O Dr. Jaderson Palosf, subdefensor público do Rio Grande do Sul, trouxe exemplos da vida real. Ele mencionou o caso de uma senhora de 50 anos, com fibromialgia, que recebia R$ 93,00 de Bolsa Família em 2017 e tinha dificuldades extremas de mobilidade. “Como vamos exigir dessa pessoa que ela vá a um mercado de trabalho?”, questionou. Ele também destacou a importância do programa para mães solo com filhos pequenos, caracterizando o benefício como um “suspiro” inicial.
Alexandre da Silva, do Movimento Pop Rua, apontou para a realidade de alguns moradores de rua que negociam o benefício e destacou que o programa deveria ser direcionado às mães em necessidade para suprir carências básicas como leite para crianças. Ana Maria Faria da Costa, da Associação Amigas do Bem, reforçou a importância de uma revisão cadastral para que o benefício alcance as “mães solo” que efetivamente necessitam, pois algumas chegam a pagar aluguel com o valor.
Juramar Vargas, do Conselho Municipal de Assistência Social de Porto Alegre, compartilhou a experiência de sua mãe beneficiada pelo BPC e seu próprio recebimento do Bolsa Família, reconhecendo o papel fundamental do programa, especialmente após os eventos climáticos que afetaram Porto Alegre, onde o auxílio foi crucial para as famílias.
Convocação à defesa e encaminhamentos
A audiência evidenciou que os ataques ao Bolsa Família fazem parte de uma disputa mais ampla sobre o papel do Estado, entre um “Estado social” e um “Estado fiscal”. Elias de Souza Oliveira, conselheiro nacional de Assistência Social, afirmou que “sem o Sistema Único de Assistência Social (Suas) não tem Bolsa Família”, defendendo a Proposta de Emenda à Constituição (PEC) 383 de 2017 para fortalecer o Suas e os Cras. Ele enfatizou a necessidade de combater a “criminalização dos pobres e da pobreza” e o “ajuste fiscal de cima dos pobres”.
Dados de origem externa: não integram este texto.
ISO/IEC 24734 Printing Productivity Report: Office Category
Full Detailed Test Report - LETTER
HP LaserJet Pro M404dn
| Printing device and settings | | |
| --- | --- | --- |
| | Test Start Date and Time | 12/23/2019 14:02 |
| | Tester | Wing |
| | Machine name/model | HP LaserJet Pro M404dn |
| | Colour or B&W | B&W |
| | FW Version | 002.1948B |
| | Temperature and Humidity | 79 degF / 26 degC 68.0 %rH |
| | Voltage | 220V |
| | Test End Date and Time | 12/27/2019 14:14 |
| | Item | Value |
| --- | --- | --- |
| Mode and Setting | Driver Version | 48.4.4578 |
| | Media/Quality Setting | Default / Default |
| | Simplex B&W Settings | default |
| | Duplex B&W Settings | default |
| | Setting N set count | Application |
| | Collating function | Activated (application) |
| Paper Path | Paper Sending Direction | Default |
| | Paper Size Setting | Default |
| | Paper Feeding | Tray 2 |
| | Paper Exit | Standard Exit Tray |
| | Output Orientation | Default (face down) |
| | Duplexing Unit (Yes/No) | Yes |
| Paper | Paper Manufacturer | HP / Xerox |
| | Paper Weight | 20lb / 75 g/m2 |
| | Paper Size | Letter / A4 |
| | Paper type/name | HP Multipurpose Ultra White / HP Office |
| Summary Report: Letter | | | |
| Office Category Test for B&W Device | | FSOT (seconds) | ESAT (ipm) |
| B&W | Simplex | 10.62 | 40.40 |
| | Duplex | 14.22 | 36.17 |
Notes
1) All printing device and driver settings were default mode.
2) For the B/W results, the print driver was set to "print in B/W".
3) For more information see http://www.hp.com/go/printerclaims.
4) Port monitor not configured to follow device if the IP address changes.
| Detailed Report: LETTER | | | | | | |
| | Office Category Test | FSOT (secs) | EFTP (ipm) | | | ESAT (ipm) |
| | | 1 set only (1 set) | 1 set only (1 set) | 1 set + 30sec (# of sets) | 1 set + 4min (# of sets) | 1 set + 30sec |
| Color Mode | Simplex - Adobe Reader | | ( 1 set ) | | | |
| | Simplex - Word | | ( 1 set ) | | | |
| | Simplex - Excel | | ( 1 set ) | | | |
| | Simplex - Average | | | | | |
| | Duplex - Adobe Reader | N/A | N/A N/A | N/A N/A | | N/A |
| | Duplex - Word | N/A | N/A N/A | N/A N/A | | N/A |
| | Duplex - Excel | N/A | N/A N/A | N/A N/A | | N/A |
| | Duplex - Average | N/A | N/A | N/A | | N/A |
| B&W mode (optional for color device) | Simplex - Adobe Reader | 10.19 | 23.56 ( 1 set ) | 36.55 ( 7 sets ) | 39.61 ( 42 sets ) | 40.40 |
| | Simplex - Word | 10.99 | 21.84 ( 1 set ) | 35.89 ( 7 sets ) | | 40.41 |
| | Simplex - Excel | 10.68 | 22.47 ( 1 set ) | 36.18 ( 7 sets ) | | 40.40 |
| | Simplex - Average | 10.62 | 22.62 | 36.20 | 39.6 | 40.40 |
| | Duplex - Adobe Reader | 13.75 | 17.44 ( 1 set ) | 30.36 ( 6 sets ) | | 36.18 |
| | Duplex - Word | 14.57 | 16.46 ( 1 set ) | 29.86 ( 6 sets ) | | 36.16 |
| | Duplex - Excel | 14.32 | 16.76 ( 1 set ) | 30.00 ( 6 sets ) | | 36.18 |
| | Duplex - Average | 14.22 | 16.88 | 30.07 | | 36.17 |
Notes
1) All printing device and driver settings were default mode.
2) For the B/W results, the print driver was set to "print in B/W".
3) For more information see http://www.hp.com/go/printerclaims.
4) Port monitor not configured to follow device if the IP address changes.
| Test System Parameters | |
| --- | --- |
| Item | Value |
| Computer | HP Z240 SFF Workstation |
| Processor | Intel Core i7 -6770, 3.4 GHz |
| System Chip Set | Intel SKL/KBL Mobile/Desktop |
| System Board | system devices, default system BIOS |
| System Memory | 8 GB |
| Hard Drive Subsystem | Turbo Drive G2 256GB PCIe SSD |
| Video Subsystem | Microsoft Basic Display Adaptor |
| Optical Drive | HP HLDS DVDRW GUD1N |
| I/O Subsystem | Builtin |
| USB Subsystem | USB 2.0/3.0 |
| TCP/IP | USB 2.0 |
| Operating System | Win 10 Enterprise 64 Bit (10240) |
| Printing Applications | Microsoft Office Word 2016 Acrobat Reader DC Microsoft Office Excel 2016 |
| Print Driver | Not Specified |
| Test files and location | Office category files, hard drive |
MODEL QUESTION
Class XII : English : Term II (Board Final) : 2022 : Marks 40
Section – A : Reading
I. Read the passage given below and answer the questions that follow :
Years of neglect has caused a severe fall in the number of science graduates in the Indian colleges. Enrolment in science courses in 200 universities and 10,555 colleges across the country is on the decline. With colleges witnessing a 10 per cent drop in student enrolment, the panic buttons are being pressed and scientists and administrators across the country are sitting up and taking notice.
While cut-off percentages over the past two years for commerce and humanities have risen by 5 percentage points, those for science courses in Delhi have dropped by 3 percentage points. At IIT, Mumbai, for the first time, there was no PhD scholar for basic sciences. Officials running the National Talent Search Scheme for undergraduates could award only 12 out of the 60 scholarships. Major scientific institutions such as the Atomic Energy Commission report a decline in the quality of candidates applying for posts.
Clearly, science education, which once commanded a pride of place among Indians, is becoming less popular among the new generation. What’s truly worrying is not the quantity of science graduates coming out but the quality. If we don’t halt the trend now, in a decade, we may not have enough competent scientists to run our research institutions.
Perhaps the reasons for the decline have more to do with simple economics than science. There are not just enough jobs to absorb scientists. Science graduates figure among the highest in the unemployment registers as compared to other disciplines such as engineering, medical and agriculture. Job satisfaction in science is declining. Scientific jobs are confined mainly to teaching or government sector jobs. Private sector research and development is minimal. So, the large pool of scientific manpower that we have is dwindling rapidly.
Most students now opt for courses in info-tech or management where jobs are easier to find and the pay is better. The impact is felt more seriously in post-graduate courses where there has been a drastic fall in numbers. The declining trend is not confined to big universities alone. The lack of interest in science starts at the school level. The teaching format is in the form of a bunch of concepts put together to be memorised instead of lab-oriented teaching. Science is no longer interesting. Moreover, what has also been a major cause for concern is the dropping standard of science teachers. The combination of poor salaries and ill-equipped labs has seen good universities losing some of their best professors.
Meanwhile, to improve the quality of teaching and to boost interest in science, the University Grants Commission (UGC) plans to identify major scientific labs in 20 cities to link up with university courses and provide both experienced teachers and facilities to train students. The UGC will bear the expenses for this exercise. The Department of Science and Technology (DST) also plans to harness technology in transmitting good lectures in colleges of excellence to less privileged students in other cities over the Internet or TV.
O deputado Zé Nunes (PT), proponente do debate, convocou a sociedade a “reagir” e a não “ficar quieta” diante dos ataques. Ele anunciou a produção de um documento pela Frente Parlamentar para defender o programa e a elaboração de uma publicação (cartilha/panfleto) com informações para desmistificar as alegações falsas sobre o Bolsa Família. Além disso, propôs a criação de um “canal de denúncia” para casos de prefeituras que implementem políticas de retaliação ou dificultem o acesso ao programa. A discussão também incluiu a necessidade de abordar o Benefício de Prestação Continuada (BPC) e os impactos de decretos que alteram a contagem de renda, como o Decreto 1253.
Gabriel Bezerra dos Santos, da Confederação Nacional dos Trabalhadores Assalariados Rurais (Contag), reforçou que “os trabalhadores querem trabalhar” e que o Bolsa Família não desestimula o emprego. Ele destacou a colaboração da Contag com o governo federal para assegurar que trabalhadores safristas não percam o benefício, citando o PL 715. Ele também reiterou a importância de avançar em pautas como o fim da escala de trabalho 6×1, a isenção do Imposto de Renda para salários até R$ 5.000 e a taxação de grandes fortunas.
O evento concluiu que o Bolsa Família representa uma “conquista civilizatória” e uma ferramenta fundamental para a construção de um país mais igualitário, convocando a todos para sua contínua defesa.